Les frais de paiement par carte de crédit sur les transactions de détail (dont certains peuvent atteindre 4 %) constituent une autre source de soutien aux récompenses par carte, et certains experts estiment que les frais de paiement par carte bancaire pourraient avoir un lien financier plus direct avec le système de récompenses. Cependant, un projet de loi distinct au Congrès vise des frais de balayage élevés.

Le projet de loi sur la concurrence par carte de crédit, un projet de loi bipartite présenté en 2024 par les sénateurs Dick Durbin (D-IL) et Roger Marshall (R-KS), vise la domination des processeurs de paiement Visa et Mastercard, qui ont collecté ensemble 93 milliards de dollars de frais de carte de crédit en 2022.

Le projet de loi obligerait les grandes institutions financières à autoriser l’utilisation d’au moins deux réseaux de traitement des paiements par carte de crédit sur leurs cartes, et l’un d’entre eux ne peut pas être Visa ou Mastercard. Cela donnerait aux commerçants une plus grande flexibilité dans le choix des réseaux de paiement et, on l’espère, réduirait les frais de swipe.

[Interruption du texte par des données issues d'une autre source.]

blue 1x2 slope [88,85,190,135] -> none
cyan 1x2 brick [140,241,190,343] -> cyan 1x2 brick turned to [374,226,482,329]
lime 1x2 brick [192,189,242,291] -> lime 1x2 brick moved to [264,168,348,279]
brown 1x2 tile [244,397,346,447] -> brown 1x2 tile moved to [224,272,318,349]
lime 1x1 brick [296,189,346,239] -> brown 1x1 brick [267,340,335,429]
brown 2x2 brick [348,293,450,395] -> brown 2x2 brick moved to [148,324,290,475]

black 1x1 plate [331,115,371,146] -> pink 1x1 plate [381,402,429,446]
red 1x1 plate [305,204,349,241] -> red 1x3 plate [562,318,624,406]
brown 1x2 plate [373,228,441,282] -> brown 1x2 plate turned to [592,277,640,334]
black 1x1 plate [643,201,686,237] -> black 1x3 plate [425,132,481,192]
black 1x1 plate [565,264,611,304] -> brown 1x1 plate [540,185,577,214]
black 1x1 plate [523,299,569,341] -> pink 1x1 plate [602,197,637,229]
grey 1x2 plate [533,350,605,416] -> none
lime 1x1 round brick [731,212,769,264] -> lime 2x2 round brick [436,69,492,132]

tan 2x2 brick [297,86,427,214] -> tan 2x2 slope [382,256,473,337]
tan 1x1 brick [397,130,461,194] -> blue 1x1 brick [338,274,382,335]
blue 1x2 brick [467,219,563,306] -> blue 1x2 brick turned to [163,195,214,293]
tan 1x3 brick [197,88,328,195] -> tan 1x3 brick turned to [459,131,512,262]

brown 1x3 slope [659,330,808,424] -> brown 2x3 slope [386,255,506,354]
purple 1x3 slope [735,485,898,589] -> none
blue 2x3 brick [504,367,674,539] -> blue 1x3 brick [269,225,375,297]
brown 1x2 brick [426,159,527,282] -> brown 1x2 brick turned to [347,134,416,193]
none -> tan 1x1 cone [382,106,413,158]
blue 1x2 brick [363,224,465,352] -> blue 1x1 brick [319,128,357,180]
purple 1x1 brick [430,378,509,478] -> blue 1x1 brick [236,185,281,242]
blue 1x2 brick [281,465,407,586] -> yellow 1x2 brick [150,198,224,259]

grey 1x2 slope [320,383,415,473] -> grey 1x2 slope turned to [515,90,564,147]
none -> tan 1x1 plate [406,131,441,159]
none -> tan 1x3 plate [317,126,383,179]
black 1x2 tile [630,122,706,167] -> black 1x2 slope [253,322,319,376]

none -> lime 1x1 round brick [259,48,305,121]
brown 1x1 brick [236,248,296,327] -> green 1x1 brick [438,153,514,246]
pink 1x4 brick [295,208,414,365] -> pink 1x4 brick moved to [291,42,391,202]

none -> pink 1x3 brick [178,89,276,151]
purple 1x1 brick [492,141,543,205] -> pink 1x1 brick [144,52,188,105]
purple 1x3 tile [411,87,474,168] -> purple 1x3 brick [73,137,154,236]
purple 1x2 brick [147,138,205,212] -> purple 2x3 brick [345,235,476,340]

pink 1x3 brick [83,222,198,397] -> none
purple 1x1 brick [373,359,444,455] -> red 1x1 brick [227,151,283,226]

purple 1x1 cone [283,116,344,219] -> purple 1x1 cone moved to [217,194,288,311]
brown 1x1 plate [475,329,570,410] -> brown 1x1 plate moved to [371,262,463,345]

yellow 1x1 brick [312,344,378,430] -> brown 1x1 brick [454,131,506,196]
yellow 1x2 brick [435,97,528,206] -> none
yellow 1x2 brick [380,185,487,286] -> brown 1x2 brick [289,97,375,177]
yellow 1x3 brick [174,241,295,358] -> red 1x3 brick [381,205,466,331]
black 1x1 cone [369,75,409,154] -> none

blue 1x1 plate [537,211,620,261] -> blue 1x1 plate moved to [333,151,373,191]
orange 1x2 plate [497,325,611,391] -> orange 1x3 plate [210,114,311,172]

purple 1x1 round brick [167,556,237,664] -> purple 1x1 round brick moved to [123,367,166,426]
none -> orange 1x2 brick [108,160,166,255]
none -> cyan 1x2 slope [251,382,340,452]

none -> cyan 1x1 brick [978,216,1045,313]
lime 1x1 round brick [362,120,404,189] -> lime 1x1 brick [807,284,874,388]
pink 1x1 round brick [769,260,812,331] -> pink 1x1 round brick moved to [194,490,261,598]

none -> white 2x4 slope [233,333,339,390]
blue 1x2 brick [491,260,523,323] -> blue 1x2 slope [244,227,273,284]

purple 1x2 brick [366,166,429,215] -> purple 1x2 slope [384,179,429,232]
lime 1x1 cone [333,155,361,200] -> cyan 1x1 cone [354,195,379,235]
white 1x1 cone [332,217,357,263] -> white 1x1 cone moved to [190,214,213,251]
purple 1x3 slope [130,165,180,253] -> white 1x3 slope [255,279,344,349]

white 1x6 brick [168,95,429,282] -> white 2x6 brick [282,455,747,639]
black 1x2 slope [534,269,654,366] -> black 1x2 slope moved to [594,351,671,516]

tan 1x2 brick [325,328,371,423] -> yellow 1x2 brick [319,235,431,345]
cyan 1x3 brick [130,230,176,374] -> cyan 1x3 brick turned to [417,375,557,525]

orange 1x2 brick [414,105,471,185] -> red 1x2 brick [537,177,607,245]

Si les deux projets de loi étaient adoptés, la réduction des revenus provenant des paiements d’intérêts et des frais de transfert serait probablement la goutte d’eau qui a fait déborder le vase pour les programmes de récompenses des cartes de crédit.

Une version de cette histoire a été initialement publiée le 6 février 2025.

Cette histoire a été initialement publiée sur Fortune.com.